The core Radient solution
The core Radient solution

Founded in Toronto in 2001, the now Edmonton-based company Radient Technologies Inc. has developed a new, faster way to extract high-value natural compounds from plant biomasses. Using a microwave-assisted process, it can extract valuable material from flax, rosemary, berries, algae and other types of biomass. The extracts it produces can be used as nutraceuticals and food additives in natural health products, pharmaceuticals, and cosmetic ingredients.

“We’ll take that from an almost waste stream, extract further actives from that and then put that spent biomass back for use either as a fuel or an animal feed,” said founder Steven Splinter, who is also the company’s chief technology officer.

Radient commercial size production plant i Edmonton, Canada
Radient commercial size production plant i Edmonton, Canada

The exact list of products isn’t made public for commercial reasons, but the company can process up to five tonnes of biomass a day in its new 20,000-square-foot manufacturing facility. The extracts it produces can be used as nutraceuticals and food additives in natural health products, pharmaceuticals, and cosmetic ingredients. Its customers range from big multinationals to smaller companies developing new and innovative products, said Splinter.
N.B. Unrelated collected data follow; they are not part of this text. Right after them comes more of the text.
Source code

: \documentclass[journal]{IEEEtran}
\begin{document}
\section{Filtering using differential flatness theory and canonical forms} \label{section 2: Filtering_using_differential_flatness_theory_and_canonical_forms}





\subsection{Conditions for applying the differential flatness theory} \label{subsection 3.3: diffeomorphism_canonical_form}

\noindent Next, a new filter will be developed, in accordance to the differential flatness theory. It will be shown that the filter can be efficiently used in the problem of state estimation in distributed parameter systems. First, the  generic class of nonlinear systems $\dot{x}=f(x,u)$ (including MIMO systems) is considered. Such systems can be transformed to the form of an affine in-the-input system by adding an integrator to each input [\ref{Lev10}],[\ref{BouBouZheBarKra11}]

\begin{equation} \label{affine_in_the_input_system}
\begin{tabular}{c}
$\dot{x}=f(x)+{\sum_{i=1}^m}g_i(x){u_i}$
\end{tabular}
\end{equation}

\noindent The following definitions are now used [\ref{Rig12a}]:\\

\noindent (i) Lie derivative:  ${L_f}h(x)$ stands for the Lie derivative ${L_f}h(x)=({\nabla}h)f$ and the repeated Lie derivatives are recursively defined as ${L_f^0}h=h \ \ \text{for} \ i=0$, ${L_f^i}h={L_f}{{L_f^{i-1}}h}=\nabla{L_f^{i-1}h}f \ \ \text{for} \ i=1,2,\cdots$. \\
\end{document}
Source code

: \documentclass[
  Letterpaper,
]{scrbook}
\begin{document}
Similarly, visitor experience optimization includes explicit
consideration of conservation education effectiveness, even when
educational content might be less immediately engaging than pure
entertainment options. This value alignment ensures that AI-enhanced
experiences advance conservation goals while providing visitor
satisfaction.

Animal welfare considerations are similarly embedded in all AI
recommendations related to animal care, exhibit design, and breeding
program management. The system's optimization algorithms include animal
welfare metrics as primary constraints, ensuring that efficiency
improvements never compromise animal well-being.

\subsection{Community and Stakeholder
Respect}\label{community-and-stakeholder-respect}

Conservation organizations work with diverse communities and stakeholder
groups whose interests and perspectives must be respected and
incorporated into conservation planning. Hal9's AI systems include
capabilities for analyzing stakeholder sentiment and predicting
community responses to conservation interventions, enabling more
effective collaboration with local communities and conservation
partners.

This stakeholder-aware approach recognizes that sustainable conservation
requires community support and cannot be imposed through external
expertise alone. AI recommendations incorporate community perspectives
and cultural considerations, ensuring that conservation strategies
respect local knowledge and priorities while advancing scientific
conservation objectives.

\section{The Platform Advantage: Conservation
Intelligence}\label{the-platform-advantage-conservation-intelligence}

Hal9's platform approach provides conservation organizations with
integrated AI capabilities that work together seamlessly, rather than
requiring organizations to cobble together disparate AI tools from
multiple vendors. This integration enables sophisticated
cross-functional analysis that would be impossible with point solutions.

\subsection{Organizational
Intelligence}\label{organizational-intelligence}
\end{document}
“We’re really a business-to-business group, so we’re not selling locally and will not brand and sell our own products,” said Splinter.

While extraction has been done for centuries, using microwaves reduces processing time and costs while also producing purer compounds, higher yields, and different extract profiles.

“It’s also environmentally friendly because you extract quickly, use less solvent and less energy and you’re reducing greenhouse gas emissions,” said Splinter.

The company made its way to Edmonton in 2009 and recently began trading on the TSX Venture Exchange after raising $14 million from investors.

Companies like Radient are good for Canada, Mike Raymont, CEO of venture capital firm AVAC, said at the official opening of the plant earlier this month. “Canada has actually run a deficit in processed foods, not in the whole agricultural area, but in upgraded food, in value added, where the money really is,” said Raymont.